A Contingency Model Predictive Control Framework for Safe Learning
Merlijne Geurts, Tren Baltussen, Alexander Katriniok, Maurice Heemels
TL;DR
The paper tackles safe learning for control-Hard safety constraints by introducing Contingency Model Predictive Control (CMPC), a two-horizon framework that merges robust MPC's constraint satisfaction with learning-based MPC's adaptivity. By proving robust recursive feasibility under standard RMPC assumptions, CMPC guarantees safety while leveraging data-driven residual dynamics through a learning horizon.
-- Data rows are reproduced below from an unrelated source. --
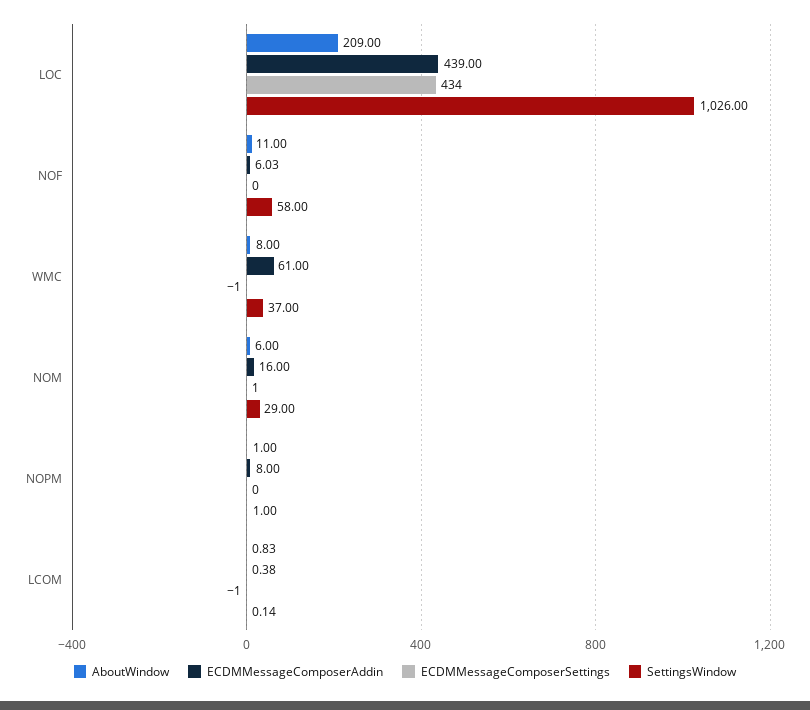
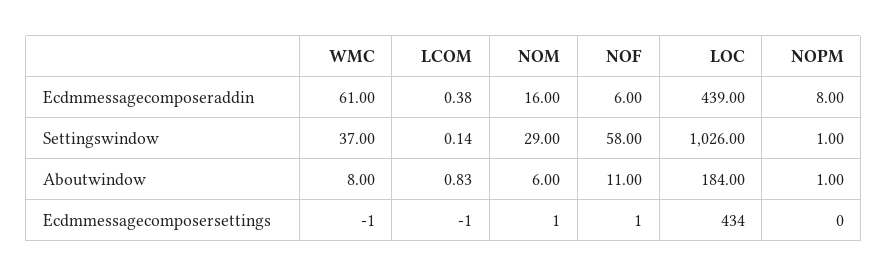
  {
    "AboutWindow": {
-     "LOC": 209,
+     "LOC": 184,
      "NOF": 11,
      "WMC": 8,
      "NOM": 6,
      "NOPM": 1,
      "LCOM": 0.83
    },
    "ECDMMessageComposerAddin": {
      "LOC": 439,
-     "NOF": 6.03,
+     "NOF": 6,
      "WMC": 61,
      "NOM": 16,
      "NOPM": 8,
      "LCOM": 0.38
    },
    "ECDMMessageComposerSettings": {
      "LOC": 434,
-     "NOF": 0,
+     "NOF": 1,
      "WMC": -1,
      "NOM": 1,
      "NOPM": 0,
      "LCOM": -1
    },
    "SettingsWindow": {
      "LOC": 1026,
      "NOF": 58,
      "WMC": 37,
      "NOM": 29,
      "NOPM": 1,
      "LCOM": 0.14
    }
  }

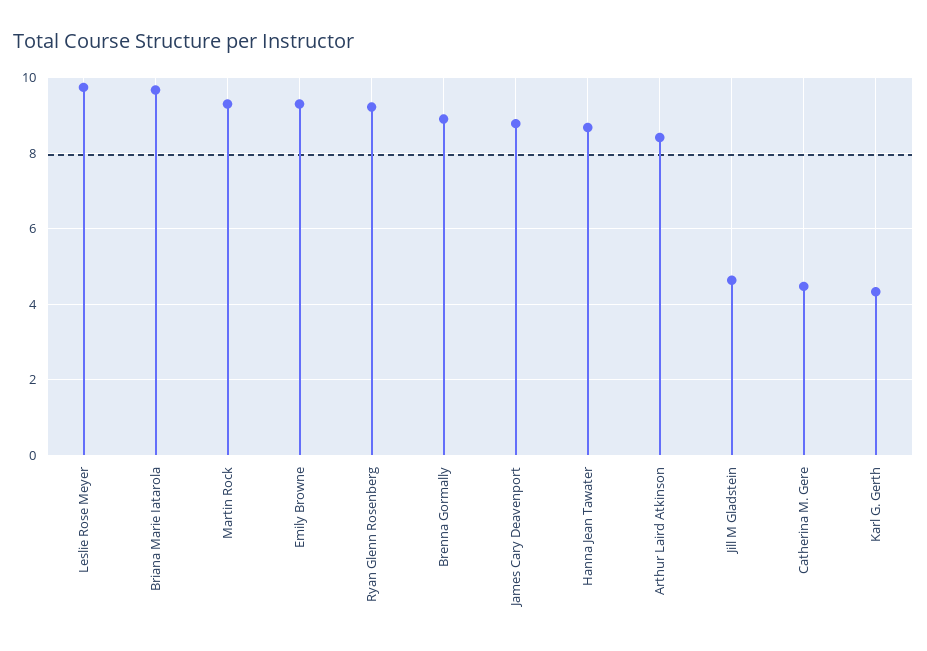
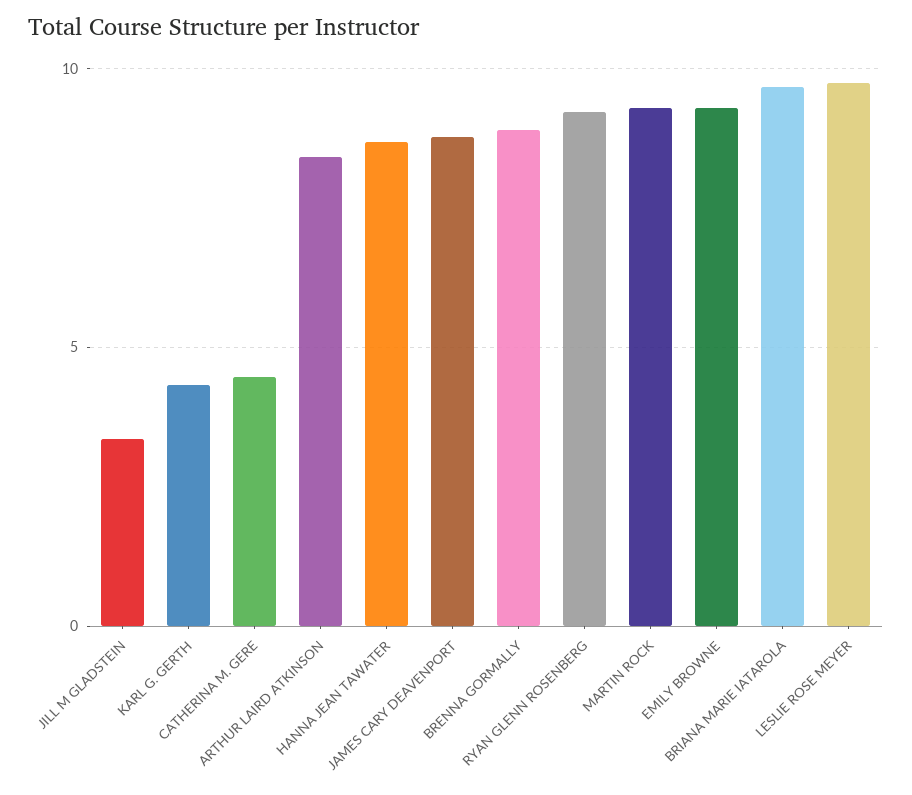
  {
    "Leslie Rose Meyer": 9.8,
    "Briana Marie Iatarola": 9.6,
    "Martin Rock": 9.4,
    "Emily Browne": 9.4,
    "Ryan Glenn Rosenberg": 9.2,
    "Brenna Gormally": 9,
    "James Cary Deavenport": 8.8,
    "Hanna Jean Tawater": 8.6,
    "Arthur Laird Atkinson": 8.4,
-   "Jill M Gladstein": 4.6,
+   "Jill M Gladstein": 3.5,
    "Catherina M. Gere": 4.4,
    "Karl G. Gerth": 4.4
  }

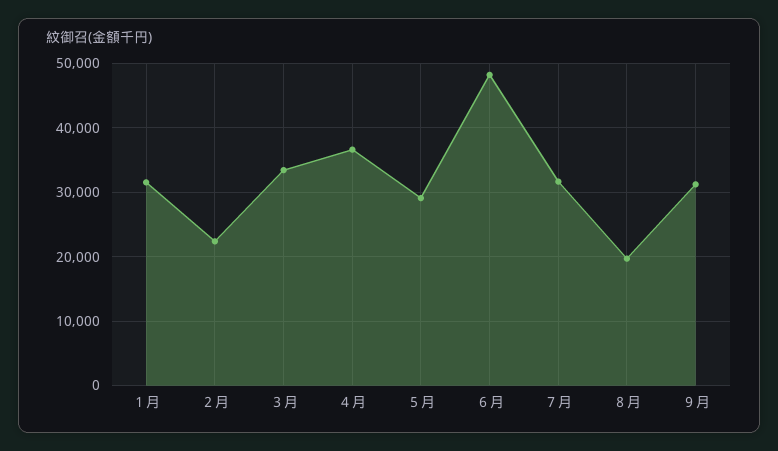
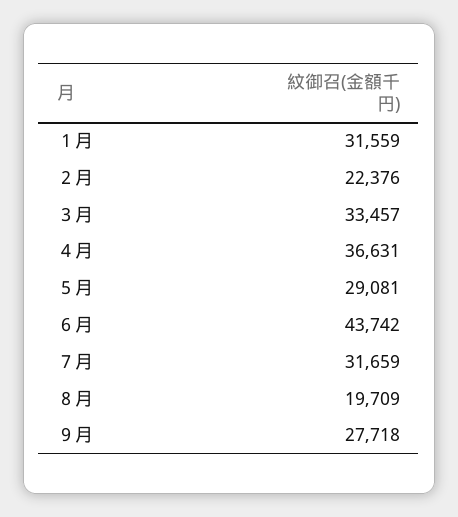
  {
    "１月": 31559,
    "２月": 22376,
    "３月": 33457,
    "４月": 36631,
    "５月": 29081,
-   "６月": 48000,
+   "６月": 43742,
    "７月": 31659,
    "８月": 19709,
-   "９月": 31000
+   "９月": 27718
  }

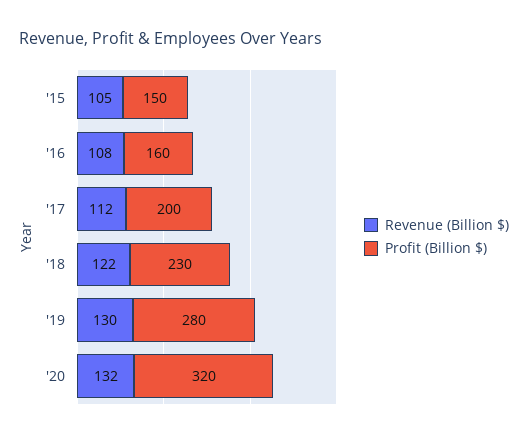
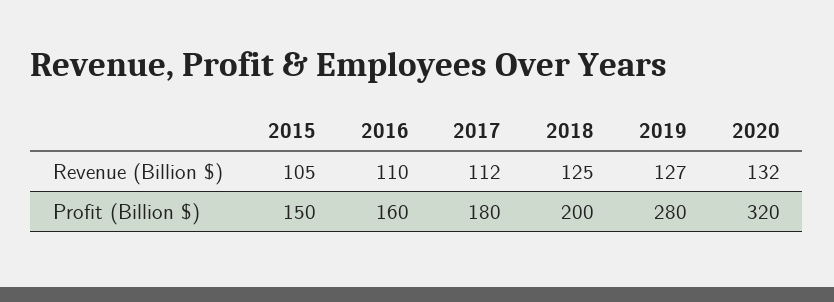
  {
    "Revenue (Billion $)": {
      "'15": 105,
-     "'16": 108,
+     "'16": 110,
      "'17": 112,
-     "'18": 122,
+     "'18": 125,
-     "'19": 130,
+     "'19": 127,
      "'20": 132
    },
    "Profit (Billion $)": {
      "'15": 150,
      "'16": 160,
-     "'17": 200,
+     "'17": 180,
-     "'18": 230,
+     "'18": 200,
      "'19": 280,
      "'20": 320
    }
  }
A concrete implementation combines RMPC from existing robust MPC literature with Gaussian Process MPC to learn unmodeled dynamics, and applies this to automated lane merging, showing improved performance over standalone RMPC and preserved safety unlike standalone GP-MPC. The results indicate CMPC can achieve more assertive, efficient control in safety-critical applications without sacrificing feasibility, making it a promising approach for safe learning in autonomous systems.
Abstract
This research introduces a multi-horizon contingency model predictive control (CMPC) framework in which classes of robust MPC (RMPC) algorithms are combined with classes of learning-based MPC (LB-MPC) algorithms to enable safe learning. We prove that the CMPC framework inherits the robust recursive feasibility properties of the underlying RMPC scheme, thereby ensuring safety of the CMPC in the sense of constraint satisfaction. The CMPC leverages the LB-MPC to safely learn the unmodeled dynamics to reduce conservatism and improve performance compared to standalone RMPC schemes, which are conservative in nature. In addition, we present an implementation of the CMPC framework that combines a particular RMPC and a Gaussian Process MPC scheme. A simulation study on automated lane merging demonstrates the advantages of our general CMPC framework.